§ Data
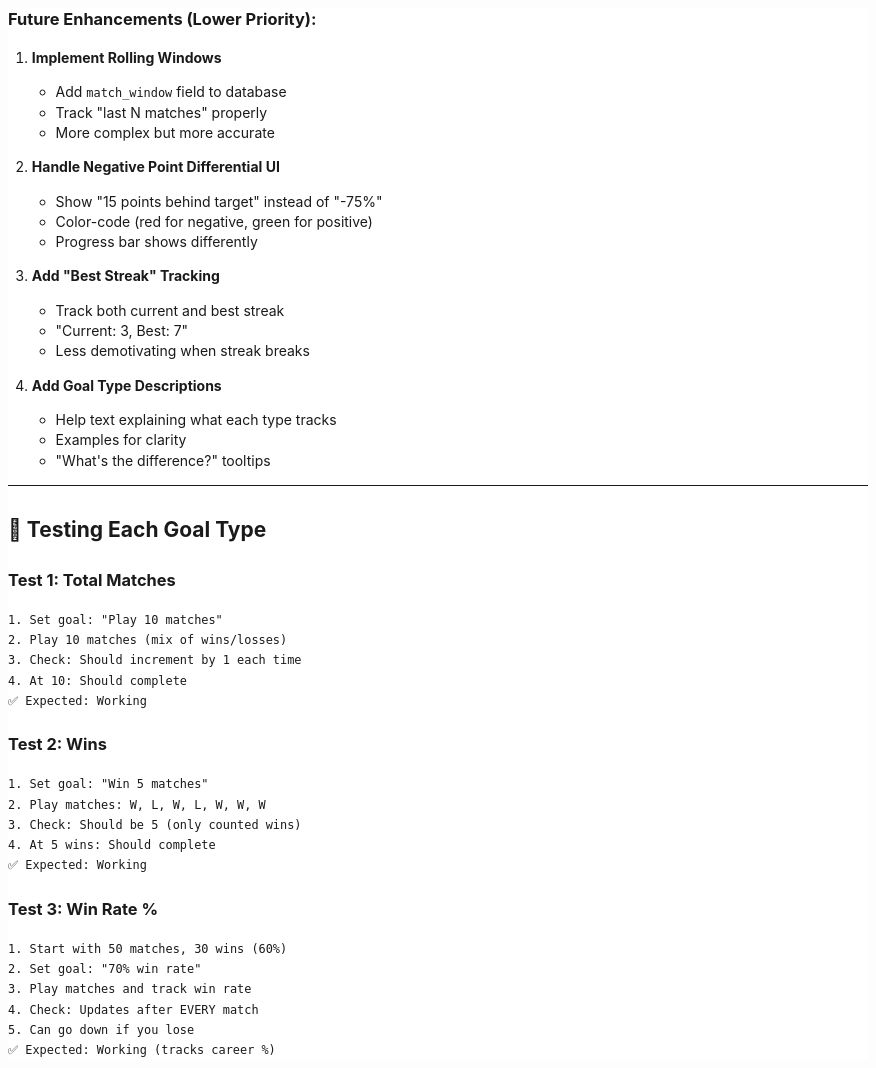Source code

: ### **Future Enhancements (Lower Priority):**

1. **Implement Rolling Windows**
   - Add `match_window` field to database
   - Track "last N matches" properly
   - More complex but more accurate

2. **Handle Negative Point Differential UI**
   - Show "15 points behind target" instead of "-75%"
   - Color-code (red for negative, green for positive)
   - Progress bar shows differently

3. **Add "Best Streak" Tracking**
   - Track both current and best streak
   - "Current: 3, Best: 7"
   - Less demotivating when streak breaks

4. **Add Goal Type Descriptions**
   - Help text explaining what each type tracks
   - Examples for clarity
   - "What's the difference?" tooltips

---

## 🧪 Testing Each Goal Type

### **Test 1: Total Matches**
```
1. Set goal: "Play 10 matches"
2. Play 10 matches (mix of wins/losses)
3. Check: Should increment by 1 each time
4. At 10: Should complete
✅ Expected: Working
```

### **Test 2: Wins**
```
1. Set goal: "Win 5 matches"
2. Play matches: W, L, W, L, W, W, W
3. Check: Should be 5 (only counted wins)
4. At 5 wins: Should complete
✅ Expected: Working
```

### **Test 3: Win Rate %**
```
1. Start with 50 matches, 30 wins (60%)
2. Set goal: "70% win rate"
3. Play matches and track win rate
4. Check: Updates after EVERY match
5. Can go down if you lose
✅ Expected: Working (tracks career %)
```
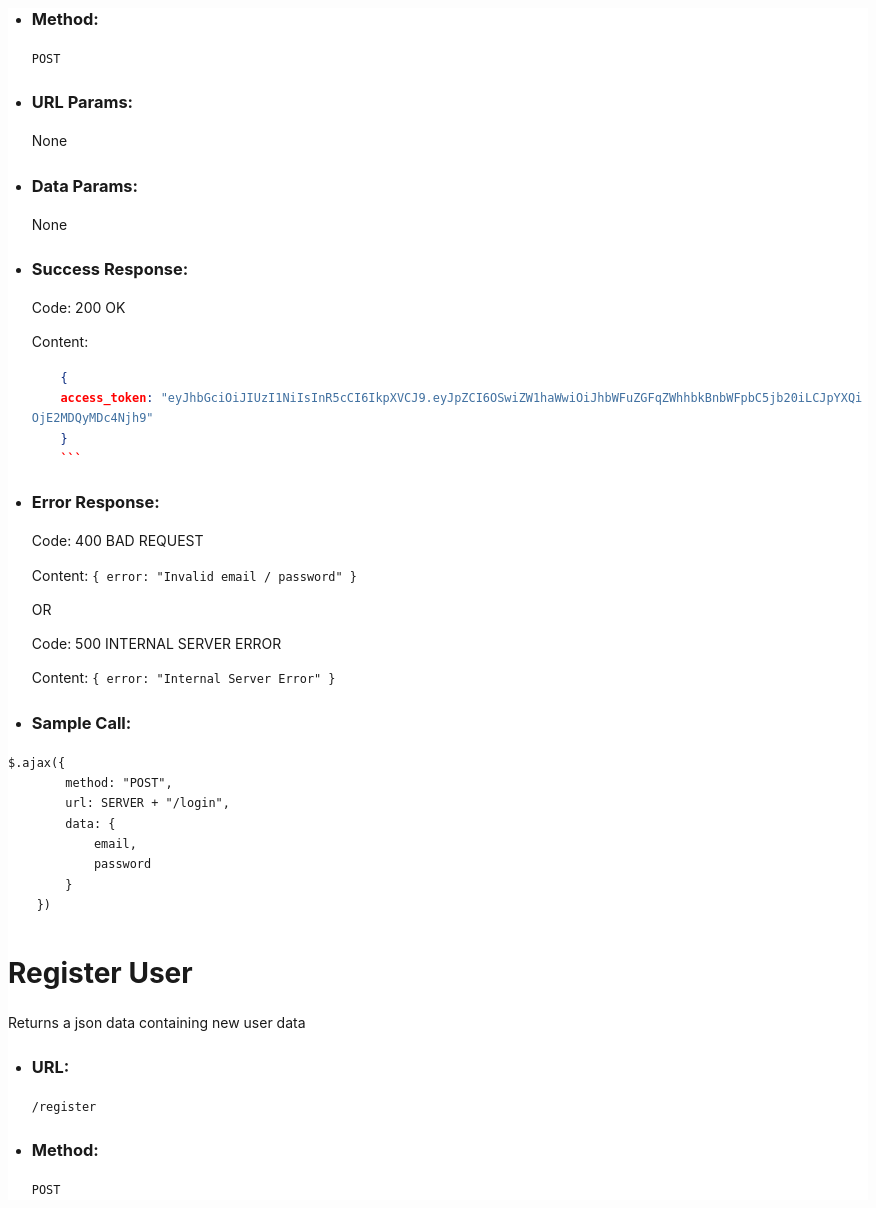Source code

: - ### Method:

	`POST`

- ### URL Params:

	None

- ### Data Params:

	None

- ### Success Response:

	Code: 200 OK

	Content: 
	```json 
		{
		access_token: "eyJhbGciOiJIUzI1NiIsInR5cCI6IkpXVCJ9.eyJpZCI6OSwiZW1haWwiOiJhbWFuZGFqZWhhbkBnbWFpbC5jb20iLCJpYXQiOjE2MDQyMDc4Njh9"
		}
		```

- ### Error Response:

	Code: 400 BAD REQUEST 

	Content: `{ error: "Invalid email / password" }`

	OR

	Code: 500 INTERNAL SERVER ERROR

	Content: `{ error: "Internal Server Error" }`

- ### Sample Call:

```
$.ajax({
		method: "POST",
		url: SERVER + "/login",
		data: {
			email,
			password
		}
	})
```

# Register User

Returns a json data containing new user data

- ### URL:

	`/register`

- ### Method:

	`POST`
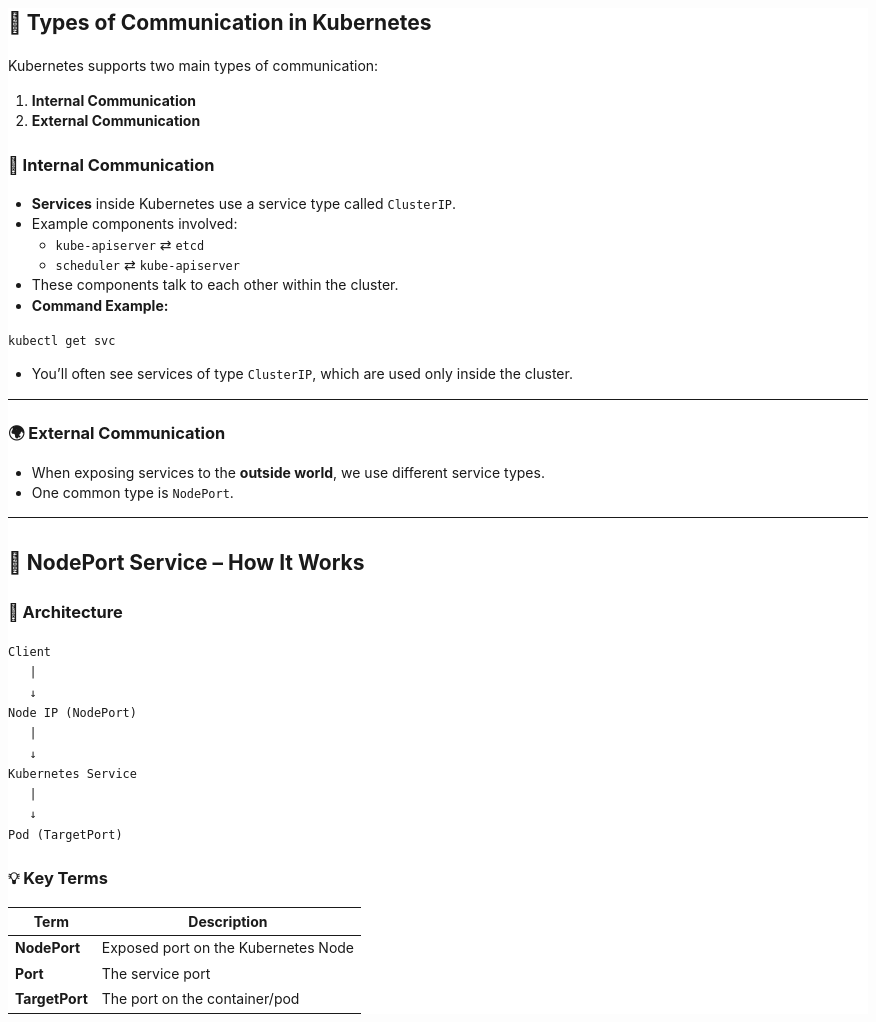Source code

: 
## 🧠 Types of Communication in Kubernetes

Kubernetes supports two main types of communication:

1. **Internal Communication**
2. **External Communication**

### 📌 Internal Communication

- **Services** inside Kubernetes use a service type called `ClusterIP`.
- Example components involved:
  - `kube-apiserver` ⇄ `etcd`
  - `scheduler` ⇄ `kube-apiserver`
- These components talk to each other within the cluster.
- **Command Example:**

```bash
kubectl get svc
```

- You’ll often see services of type `ClusterIP`, which are used only inside the cluster.

---

### 🌍 External Communication

- When exposing services to the **outside world**, we use different service types.
- One common type is `NodePort`.

---

## 🚪 NodePort Service – How It Works

### 🔧 Architecture

```
Client
   |
   ↓
Node IP (NodePort)
   |
   ↓
Kubernetes Service
   |
   ↓
Pod (TargetPort)
```

### 💡 Key Terms

| Term           | Description                          |
|----------------|--------------------------------------|
| **NodePort**   | Exposed port on the Kubernetes Node  |
| **Port**       | The service port                     |
| **TargetPort** | The port on the container/pod        |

§ Task prompt
Work out how many lines of the data above contain the string "ClusterIP" and give the number alone.

§ Answer box
2